Economist and food security experts have repeatedly alerted the government that food inflation is on the increase, yet the government remained totally unprepared to tackle the situation. Earlier in December 2017, Dhaka-based South Asian Network on Economic Modelling, using a computable general equilibrium model, found a 35 per cent increase in the price of rice. The study also indicated that there was likely an increase in headcount poverty rate by 0.32 per owing to increased prices of rice. According to agency, this means that 5,20,000 people have fallen into poverty because of increased rice prices. In October 2017, even the parliamentary standing committee on the food ministry expressed concern about the performance of the ministry that it had failed to take proper measures to control the price of rice and suggested that the ministry should formulate a ‘food stock policy’ on an emergency basis. In the end, the government’s lack of market intervention and delayed move to restock rice at silos allowed more room for the unscrupulous traders to illegally hoard rice stock and destablise the market.

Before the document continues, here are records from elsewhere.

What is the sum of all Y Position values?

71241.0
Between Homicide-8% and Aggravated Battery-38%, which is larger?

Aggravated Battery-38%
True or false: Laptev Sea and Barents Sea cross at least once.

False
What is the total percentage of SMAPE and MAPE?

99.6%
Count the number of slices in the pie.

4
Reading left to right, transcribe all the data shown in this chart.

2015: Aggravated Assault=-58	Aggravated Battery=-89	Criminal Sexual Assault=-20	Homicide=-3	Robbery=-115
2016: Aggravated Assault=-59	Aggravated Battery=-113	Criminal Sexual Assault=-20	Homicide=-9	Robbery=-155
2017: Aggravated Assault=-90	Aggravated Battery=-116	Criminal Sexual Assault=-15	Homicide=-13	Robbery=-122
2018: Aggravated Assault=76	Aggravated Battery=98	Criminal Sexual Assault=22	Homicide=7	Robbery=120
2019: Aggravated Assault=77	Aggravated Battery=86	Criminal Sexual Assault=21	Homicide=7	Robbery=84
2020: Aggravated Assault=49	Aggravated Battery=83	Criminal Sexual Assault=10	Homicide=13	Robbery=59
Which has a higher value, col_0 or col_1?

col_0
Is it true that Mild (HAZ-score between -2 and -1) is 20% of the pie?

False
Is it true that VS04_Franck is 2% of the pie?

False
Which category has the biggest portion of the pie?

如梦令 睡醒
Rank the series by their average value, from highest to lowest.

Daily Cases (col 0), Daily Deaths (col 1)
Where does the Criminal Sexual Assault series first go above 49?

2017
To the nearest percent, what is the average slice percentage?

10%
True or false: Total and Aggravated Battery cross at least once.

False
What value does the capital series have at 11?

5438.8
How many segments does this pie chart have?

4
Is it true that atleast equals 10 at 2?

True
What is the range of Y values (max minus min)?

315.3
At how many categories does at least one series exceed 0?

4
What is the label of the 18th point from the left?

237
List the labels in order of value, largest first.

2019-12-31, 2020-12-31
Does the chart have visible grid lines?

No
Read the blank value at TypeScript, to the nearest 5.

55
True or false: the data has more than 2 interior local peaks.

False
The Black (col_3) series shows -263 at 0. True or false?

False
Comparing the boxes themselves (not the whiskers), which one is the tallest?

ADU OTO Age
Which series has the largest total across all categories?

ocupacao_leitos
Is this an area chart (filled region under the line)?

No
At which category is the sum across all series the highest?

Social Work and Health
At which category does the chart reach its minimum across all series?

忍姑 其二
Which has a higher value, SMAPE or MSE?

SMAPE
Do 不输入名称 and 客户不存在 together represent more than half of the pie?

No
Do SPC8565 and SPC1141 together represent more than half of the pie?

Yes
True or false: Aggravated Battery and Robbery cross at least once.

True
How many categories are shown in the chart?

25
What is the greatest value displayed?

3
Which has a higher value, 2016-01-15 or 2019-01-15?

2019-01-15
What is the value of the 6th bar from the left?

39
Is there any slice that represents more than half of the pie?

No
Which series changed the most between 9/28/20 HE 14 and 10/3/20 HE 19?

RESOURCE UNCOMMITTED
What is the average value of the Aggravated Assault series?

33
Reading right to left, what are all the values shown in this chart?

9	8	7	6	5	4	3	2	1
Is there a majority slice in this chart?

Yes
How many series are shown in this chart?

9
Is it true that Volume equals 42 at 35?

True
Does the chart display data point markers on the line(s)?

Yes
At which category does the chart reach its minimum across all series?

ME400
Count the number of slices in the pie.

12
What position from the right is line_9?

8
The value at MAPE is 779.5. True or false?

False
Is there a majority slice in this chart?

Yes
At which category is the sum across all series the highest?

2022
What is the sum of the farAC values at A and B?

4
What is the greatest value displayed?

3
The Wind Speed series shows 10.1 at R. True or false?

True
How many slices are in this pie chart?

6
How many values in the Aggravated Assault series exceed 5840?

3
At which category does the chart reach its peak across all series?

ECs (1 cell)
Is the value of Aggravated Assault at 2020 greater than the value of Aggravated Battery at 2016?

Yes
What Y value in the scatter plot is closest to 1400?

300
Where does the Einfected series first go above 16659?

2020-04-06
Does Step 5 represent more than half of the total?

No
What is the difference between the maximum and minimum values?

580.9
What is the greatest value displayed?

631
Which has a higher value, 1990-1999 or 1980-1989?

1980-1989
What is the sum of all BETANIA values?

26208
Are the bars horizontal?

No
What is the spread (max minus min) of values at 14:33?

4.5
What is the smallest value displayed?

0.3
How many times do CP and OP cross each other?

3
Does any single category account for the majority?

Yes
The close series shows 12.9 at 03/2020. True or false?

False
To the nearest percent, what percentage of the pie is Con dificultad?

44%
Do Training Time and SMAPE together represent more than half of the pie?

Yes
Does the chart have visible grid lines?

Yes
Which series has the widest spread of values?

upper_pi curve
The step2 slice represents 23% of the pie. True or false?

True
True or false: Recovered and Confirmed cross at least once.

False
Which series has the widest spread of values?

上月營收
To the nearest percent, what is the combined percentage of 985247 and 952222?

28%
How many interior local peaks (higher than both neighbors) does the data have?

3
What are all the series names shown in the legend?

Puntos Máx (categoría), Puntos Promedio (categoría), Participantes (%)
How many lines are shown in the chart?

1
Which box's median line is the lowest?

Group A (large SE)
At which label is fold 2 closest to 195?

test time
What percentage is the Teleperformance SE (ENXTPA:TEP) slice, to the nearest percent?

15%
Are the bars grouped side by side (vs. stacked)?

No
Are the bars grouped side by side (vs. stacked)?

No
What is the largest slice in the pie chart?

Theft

While the government should take immediate steps to tackle the situation at hand and control rice prices, it should take lasting initiatives to prevent further price increase. In order to better prepare itself, the government should invest in developing a market information system that monitors accurate and timely data of crop production, trade and prices, and information related to environmental factors affecting crop yields. In addition to the amendment of anti-hoarding law to resolve the problem of undue influence of syndicated traders, a food stock policy is urgently needed to ensure a timely import and stocking of food supplies. The government must realise that food inflation eventually hurts the national economy.